Join the Robert H. Smith International Center for Jefferson Studies at Monticello for a digital book talk with historian and internationally known tax expert Gregory May.

A fight over federal fiscal and monetary policy was at the center of politics in the early American republic. It sparked the Republican opposition that brought Jefferson to power, and it reshaped the federal government that Alexander Hamilton had originally imagined. Jefferson’s champion in that fight was Albert Gallatin, who served as Treasury secretary from the beginning of Jefferson’s administration until the middle of the War of 1812.

Gallatin first came to national attention as a rebel spokesman in the tax uprising later called the Whiskey Rebellion. Despite anti-immigrant bias, he became the Congressional leader of the Republican opposition during John Adams’s administration. After Jefferson became president, Gallatin took charge of the Treasury—the largest and most powerful department of government. By the time Gallatin left office twelve years later, he and the Jeffersonian Republicans had undone Hamilton’s system and set the country’s finances on a new republican course.

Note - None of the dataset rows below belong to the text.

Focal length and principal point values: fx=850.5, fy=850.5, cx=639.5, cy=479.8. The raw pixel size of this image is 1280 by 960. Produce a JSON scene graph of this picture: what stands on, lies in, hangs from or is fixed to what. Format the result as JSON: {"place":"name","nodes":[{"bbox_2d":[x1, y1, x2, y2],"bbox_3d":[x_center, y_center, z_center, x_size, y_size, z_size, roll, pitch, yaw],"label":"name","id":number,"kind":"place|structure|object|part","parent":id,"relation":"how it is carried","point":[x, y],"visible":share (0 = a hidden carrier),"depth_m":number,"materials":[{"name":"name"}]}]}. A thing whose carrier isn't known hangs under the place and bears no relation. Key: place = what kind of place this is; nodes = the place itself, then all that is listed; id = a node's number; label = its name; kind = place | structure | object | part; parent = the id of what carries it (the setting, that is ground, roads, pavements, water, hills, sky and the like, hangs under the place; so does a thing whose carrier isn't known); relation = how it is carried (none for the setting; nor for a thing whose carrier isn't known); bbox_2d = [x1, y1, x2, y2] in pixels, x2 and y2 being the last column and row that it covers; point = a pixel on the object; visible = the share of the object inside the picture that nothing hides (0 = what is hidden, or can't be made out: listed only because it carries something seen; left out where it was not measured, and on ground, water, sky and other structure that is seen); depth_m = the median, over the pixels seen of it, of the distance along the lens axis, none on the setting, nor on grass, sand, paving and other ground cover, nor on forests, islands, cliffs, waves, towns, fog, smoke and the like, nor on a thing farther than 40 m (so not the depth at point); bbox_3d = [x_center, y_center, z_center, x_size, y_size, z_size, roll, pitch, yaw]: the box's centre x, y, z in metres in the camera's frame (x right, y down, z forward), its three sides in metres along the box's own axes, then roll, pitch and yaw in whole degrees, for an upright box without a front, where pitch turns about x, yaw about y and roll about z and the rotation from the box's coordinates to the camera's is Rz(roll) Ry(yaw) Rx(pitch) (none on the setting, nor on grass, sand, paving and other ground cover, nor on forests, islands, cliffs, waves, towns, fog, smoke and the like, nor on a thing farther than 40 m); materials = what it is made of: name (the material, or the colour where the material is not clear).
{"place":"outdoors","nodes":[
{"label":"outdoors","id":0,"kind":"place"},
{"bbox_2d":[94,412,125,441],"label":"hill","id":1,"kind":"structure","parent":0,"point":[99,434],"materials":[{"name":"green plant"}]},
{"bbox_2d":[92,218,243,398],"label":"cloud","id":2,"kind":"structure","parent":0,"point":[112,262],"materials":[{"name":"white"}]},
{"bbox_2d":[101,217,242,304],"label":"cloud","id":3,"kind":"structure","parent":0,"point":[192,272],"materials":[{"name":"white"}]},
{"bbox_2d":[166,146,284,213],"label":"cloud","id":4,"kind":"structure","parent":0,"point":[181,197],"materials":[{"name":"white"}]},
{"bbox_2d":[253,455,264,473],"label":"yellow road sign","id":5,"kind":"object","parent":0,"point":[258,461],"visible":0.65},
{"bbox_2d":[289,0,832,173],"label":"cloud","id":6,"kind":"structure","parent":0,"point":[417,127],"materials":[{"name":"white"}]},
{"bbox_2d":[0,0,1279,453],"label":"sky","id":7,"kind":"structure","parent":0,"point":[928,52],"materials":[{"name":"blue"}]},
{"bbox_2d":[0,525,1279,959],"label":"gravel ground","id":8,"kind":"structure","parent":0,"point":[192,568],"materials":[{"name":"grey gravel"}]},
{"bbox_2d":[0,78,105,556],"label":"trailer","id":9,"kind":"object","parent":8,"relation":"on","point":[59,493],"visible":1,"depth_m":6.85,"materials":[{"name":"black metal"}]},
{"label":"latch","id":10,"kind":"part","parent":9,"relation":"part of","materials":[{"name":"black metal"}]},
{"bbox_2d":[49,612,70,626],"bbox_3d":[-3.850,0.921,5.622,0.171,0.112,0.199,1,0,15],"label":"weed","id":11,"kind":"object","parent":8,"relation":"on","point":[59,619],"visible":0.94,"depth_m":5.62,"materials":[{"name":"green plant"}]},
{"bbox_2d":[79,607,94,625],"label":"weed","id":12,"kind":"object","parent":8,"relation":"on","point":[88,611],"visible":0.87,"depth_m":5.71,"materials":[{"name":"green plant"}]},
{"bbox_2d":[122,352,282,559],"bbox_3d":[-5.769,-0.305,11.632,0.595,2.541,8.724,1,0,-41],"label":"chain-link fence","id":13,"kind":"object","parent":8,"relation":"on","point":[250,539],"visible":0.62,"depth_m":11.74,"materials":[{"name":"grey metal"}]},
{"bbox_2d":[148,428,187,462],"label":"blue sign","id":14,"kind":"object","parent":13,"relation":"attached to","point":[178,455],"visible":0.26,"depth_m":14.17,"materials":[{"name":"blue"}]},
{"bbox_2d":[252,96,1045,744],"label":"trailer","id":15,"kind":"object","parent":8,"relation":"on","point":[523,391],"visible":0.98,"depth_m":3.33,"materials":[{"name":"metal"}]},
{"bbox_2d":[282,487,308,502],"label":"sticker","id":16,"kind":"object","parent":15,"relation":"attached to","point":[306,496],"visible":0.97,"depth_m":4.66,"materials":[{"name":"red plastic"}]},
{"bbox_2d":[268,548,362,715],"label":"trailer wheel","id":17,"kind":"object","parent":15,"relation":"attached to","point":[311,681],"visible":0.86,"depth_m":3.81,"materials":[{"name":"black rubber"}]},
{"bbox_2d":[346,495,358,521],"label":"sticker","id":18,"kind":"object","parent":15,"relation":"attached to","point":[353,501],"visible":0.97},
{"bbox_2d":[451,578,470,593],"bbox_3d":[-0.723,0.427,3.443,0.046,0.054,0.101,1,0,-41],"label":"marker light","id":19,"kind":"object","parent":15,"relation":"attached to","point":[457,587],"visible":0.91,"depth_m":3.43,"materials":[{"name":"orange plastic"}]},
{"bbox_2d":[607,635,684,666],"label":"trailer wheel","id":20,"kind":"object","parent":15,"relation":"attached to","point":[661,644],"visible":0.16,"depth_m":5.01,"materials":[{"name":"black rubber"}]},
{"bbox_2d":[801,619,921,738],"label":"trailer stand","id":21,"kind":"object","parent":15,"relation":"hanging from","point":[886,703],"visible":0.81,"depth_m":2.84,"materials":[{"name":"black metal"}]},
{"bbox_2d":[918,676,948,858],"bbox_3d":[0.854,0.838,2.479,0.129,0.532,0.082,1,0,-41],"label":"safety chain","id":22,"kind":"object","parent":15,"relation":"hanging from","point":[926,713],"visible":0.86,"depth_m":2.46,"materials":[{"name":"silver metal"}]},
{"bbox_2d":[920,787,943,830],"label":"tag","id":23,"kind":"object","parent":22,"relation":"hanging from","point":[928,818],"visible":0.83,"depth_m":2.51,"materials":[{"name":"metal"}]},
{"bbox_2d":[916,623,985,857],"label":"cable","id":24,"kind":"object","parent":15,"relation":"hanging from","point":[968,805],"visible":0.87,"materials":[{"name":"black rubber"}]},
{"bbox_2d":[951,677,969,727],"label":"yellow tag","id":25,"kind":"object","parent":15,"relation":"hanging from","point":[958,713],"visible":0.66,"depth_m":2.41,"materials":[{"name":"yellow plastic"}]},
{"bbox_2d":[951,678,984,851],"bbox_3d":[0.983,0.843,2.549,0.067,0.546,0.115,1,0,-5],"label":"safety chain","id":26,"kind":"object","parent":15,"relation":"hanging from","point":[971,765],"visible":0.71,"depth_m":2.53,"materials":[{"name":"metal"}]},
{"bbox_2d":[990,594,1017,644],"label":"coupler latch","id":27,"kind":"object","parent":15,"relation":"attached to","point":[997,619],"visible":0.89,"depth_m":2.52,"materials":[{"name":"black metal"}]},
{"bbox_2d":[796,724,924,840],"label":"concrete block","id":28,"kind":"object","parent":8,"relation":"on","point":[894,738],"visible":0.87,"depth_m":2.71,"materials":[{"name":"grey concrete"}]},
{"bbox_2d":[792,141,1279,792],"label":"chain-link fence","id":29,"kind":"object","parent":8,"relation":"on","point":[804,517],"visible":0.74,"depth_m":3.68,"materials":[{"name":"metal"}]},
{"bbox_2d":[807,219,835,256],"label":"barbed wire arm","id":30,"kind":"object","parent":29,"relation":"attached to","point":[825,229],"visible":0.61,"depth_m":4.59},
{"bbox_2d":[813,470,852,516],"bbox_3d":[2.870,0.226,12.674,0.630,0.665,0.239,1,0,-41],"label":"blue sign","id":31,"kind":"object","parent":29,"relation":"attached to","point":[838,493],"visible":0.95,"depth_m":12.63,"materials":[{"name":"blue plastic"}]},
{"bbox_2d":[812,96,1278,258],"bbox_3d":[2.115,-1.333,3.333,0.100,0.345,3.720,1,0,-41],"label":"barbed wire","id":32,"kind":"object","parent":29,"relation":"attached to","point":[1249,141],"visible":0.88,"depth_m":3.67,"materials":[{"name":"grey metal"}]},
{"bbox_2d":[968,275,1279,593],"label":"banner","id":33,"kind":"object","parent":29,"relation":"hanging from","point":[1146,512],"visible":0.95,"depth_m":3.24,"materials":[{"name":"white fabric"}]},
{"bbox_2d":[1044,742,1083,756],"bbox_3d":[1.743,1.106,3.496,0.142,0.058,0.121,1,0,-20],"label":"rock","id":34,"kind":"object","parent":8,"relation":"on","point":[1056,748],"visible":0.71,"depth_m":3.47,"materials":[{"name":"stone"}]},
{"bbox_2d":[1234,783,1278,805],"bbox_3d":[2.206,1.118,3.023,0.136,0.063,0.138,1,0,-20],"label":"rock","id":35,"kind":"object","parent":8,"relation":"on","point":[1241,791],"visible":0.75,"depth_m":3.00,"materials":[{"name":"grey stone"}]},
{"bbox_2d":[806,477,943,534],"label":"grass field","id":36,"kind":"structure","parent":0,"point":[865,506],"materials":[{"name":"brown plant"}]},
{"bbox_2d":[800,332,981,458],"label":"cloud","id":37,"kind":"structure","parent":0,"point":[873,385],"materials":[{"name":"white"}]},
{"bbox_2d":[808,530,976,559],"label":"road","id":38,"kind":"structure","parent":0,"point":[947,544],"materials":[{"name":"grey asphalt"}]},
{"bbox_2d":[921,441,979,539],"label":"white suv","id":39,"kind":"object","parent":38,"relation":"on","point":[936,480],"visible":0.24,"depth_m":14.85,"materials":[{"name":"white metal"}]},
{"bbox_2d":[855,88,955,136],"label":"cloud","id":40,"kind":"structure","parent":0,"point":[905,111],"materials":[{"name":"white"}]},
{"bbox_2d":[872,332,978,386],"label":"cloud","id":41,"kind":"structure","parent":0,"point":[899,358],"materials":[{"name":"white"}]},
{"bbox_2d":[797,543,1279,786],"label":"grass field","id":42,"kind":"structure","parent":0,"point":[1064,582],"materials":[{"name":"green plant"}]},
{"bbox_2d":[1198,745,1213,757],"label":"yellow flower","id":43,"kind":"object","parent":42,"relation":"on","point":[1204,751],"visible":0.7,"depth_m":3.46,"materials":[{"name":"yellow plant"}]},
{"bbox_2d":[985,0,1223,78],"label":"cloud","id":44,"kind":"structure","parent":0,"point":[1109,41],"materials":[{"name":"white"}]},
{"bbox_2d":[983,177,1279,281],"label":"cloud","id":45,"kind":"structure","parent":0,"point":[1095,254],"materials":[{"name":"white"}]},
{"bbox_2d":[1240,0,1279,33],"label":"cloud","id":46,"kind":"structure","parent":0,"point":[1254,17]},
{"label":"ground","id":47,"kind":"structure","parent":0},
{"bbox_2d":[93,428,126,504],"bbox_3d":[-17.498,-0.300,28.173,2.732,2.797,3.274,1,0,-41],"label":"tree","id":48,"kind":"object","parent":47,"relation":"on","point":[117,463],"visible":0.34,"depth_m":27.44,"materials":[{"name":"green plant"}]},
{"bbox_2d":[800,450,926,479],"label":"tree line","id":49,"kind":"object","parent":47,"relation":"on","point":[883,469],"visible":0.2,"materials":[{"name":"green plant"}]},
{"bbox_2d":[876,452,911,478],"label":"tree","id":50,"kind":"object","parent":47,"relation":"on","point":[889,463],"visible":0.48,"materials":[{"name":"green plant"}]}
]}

The Jefferson administration’s enduring achievement was to contain the federal government by restraining its fiscal power. That was Gallatin’s work. He abolished internal revenue taxes in peacetime, slashed federal spending, and repaid half of the national debt. Heavy spending during the War of 1812 severely tested Gallatin’s system, but his basic reforms created a culture of fiscal restraint that survived.

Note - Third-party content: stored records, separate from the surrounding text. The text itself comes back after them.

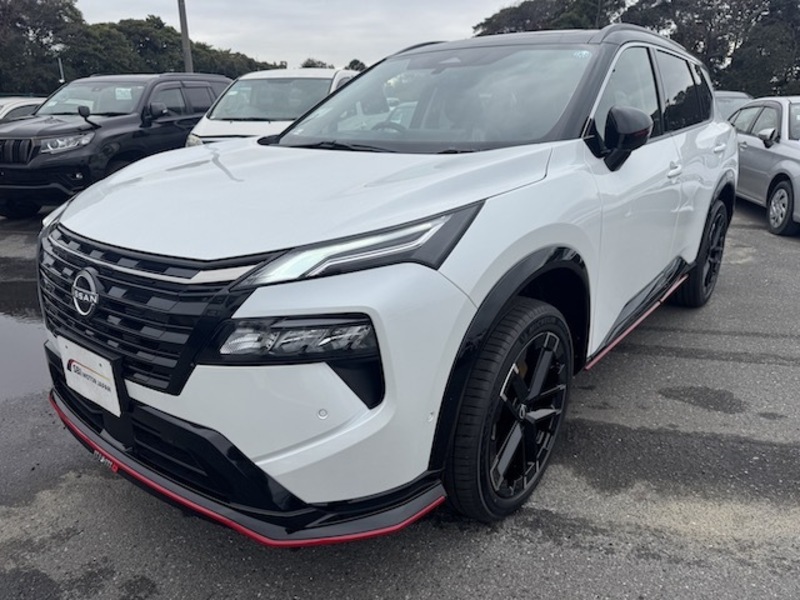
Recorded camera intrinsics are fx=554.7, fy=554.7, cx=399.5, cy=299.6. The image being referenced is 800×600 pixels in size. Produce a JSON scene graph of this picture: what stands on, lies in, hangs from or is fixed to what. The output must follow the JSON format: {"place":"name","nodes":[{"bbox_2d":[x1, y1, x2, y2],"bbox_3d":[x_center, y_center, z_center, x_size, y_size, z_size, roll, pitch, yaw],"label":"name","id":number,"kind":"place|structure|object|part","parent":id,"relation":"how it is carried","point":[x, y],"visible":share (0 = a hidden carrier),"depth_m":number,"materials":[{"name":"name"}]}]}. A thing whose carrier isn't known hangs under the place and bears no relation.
{"place":"outdoors","nodes":[
{"label":"outdoors","id":0,"kind":"place"},
{"bbox_2d":[74,0,531,67],"label":"sky","id":1,"kind":"structure","parent":0,"point":[101,14],"materials":[{"name":"grey"}]},
{"bbox_2d":[0,196,799,599],"label":"asphalt lot","id":2,"kind":"structure","parent":0,"point":[681,362],"materials":[{"name":"grey asphalt"}]},
{"bbox_2d":[0,96,45,123],"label":"white car","id":3,"kind":"object","parent":2,"relation":"on","point":[14,106],"visible":0.26,"depth_m":10.42,"materials":[{"name":"white metal"}]},
{"bbox_2d":[0,258,48,402],"label":"puddle","id":4,"kind":"object","parent":2,"relation":"on","point":[25,336],"visible":0.56,"materials":[{"name":"liquid"}]},
{"bbox_2d":[0,75,232,216],"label":"black suv","id":5,"kind":"object","parent":2,"relation":"on","point":[134,121],"visible":0.71,"depth_m":7.27,"materials":[{"name":"black metal"}]},
{"label":"suv headlight","id":6,"kind":"part","parent":5,"relation":"part of","materials":[{"name":"silver"}]},
{"bbox_2d":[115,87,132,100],"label":"windshield sticker","id":7,"kind":"object","parent":5,"relation":"attached to","point":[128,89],"visible":0.91,"depth_m":8.11,"materials":[{"name":"white paper"}]},
{"bbox_2d":[185,68,359,145],"bbox_3d":[-1.420,-2.631,8.704,1.904,1.840,4.853,12,22,31],"label":"white van","id":8,"kind":"object","parent":2,"relation":"on","point":[320,83],"visible":0.39,"depth_m":7.65,"materials":[{"name":"white metal"}]},
{"bbox_2d":[35,25,737,541],"bbox_3d":[0.400,-0.557,3.182,1.869,1.679,4.316,12,22,31],"label":"white suv","id":9,"kind":"object","parent":2,"relation":"on","point":[554,237],"visible":0.95,"depth_m":1.83,"materials":[{"name":"metal"}]},
{"bbox_2d":[58,336,122,416],"bbox_3d":[-1.083,0.269,1.929,0.372,0.201,0.058,12,22,31],"label":"license plate","id":10,"kind":"object","parent":9,"relation":"attached to","point":[115,399],"visible":0.94,"depth_m":1.90,"materials":[{"name":"white"}]},
{"bbox_2d":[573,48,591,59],"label":"windshield sticker","id":11,"kind":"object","parent":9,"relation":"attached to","point":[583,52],"visible":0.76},
{"label":"grille","id":12,"kind":"part","parent":9,"relation":"part of","materials":[{"name":"black metal"}]},
{"label":"hood","id":13,"kind":"part","parent":9,"relation":"part of","materials":[{"name":"white metal"}]},
{"label":"headlight","id":14,"kind":"part","parent":9,"relation":"part of","materials":[{"name":"black"}]},
{"label":"steering wheel","id":15,"kind":"part","parent":9,"relation":"part of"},
{"label":"windshield","id":16,"kind":"part","parent":9,"relation":"part of","materials":[{"name":"clear glass"}]},
{"label":"wheel","id":17,"kind":"part","parent":9,"relation":"part of","materials":[{"name":"black rubber"}]},
{"label":"mirror","id":18,"kind":"part","parent":9,"relation":"part of","materials":[{"name":"black mirror"}]},
{"label":"windows","id":19,"kind":"part","parent":9,"relation":"part of","materials":[{"name":"black glass"}]},
{"label":"door handle","id":20,"kind":"part","parent":9,"relation":"part of","materials":[{"name":"metal"}]},
{"label":"door window","id":21,"kind":"part","parent":9,"relation":"part of","materials":[{"name":"black glass"}]},
{"label":"wheel","id":22,"kind":"part","parent":9,"relation":"part of","materials":[{"name":"black rubber"}]},
{"label":"door handle","id":23,"kind":"part","parent":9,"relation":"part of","materials":[{"name":"metal"}]},
{"bbox_2d":[713,90,752,121],"bbox_3d":[6.717,-3.768,12.074,1.816,1.438,4.459,12,22,31],"label":"car","id":24,"kind":"object","parent":2,"relation":"on","point":[739,94],"visible":0.13,"depth_m":11.59,"materials":[{"name":"metal"}]},
{"bbox_2d":[727,95,799,236],"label":"silver car","id":25,"kind":"object","parent":2,"relation":"on","point":[767,155],"visible":0.77,"depth_m":6.88,"materials":[{"name":"metal"}]},
{"label":"mirror","id":26,"kind":"part","parent":25,"relation":"part of","materials":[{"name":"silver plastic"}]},
{"label":"sedan wheel","id":27,"kind":"part","parent":25,"relation":"part of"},
{"label":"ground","id":28,"kind":"structure","parent":0},
{"bbox_2d":[0,0,87,96],"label":"tree","id":29,"kind":"object","parent":28,"relation":"on","point":[32,27],"visible":0.81,"depth_m":37.32,"materials":[{"name":"green plant"}]},
{"bbox_2d":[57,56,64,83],"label":"pole","id":30,"kind":"object","parent":28,"relation":"on","point":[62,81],"visible":0.37,"depth_m":30.83,"materials":[{"name":"metal"}]},
{"bbox_2d":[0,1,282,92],"label":"tree line","id":31,"kind":"object","parent":28,"relation":"on","point":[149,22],"visible":0.61,"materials":[{"name":"green plant"}]},
{"bbox_2d":[177,0,193,72],"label":"utility pole","id":32,"kind":"object","parent":28,"relation":"on","point":[183,31],"visible":0.54,"depth_m":18.77,"materials":[{"name":"grey concrete"}]},
{"bbox_2d":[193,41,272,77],"label":"tree","id":33,"kind":"object","parent":28,"relation":"on","point":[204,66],"visible":0.36,"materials":[{"name":"green plant"}]},
{"bbox_2d":[300,58,330,68],"bbox_3d":[-5.959,-15.259,39.688,3.795,3.463,3.715,18,26,42],"label":"tree","id":34,"kind":"object","parent":28,"relation":"on","point":[305,66],"visible":0.24,"depth_m":38.41,"materials":[{"name":"green plant"}]},
{"bbox_2d":[346,58,366,71],"bbox_3d":[-2.623,-13.193,34.650,2.565,3.128,2.969,-13,23,-33],"label":"tree","id":35,"kind":"object","parent":28,"relation":"on","point":[360,64],"visible":0.28,"depth_m":33.66,"materials":[{"name":"green plant"}]},
{"bbox_2d":[473,0,625,36],"label":"tree","id":36,"kind":"object","parent":28,"relation":"on","point":[529,19],"visible":0.4,"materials":[{"name":"green plant"}]},
{"bbox_2d":[625,0,799,97],"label":"tree","id":37,"kind":"object","parent":28,"relation":"on","point":[766,10],"visible":0.68,"depth_m":34.99,"materials":[{"name":"green plant"}]}
]}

Greg May’s biography of Albert Gallatin looks at his rise to power, his tumultuous years at the Treasury, and his enduring influence on American fiscal policy. It shows why Gallatin and his policies are essential to an understanding of national politics and finance during the early nineteenth century.

 

About the Speaker

Greg May graduated from the College of William and Mary with a degree in history and the Harvard Law School, where he was an editor of the law review. He clerked for Justice Powell on the Supreme Court, and then practiced law for thirty years. His Gallatin biography builds on his long experience with tax and finance.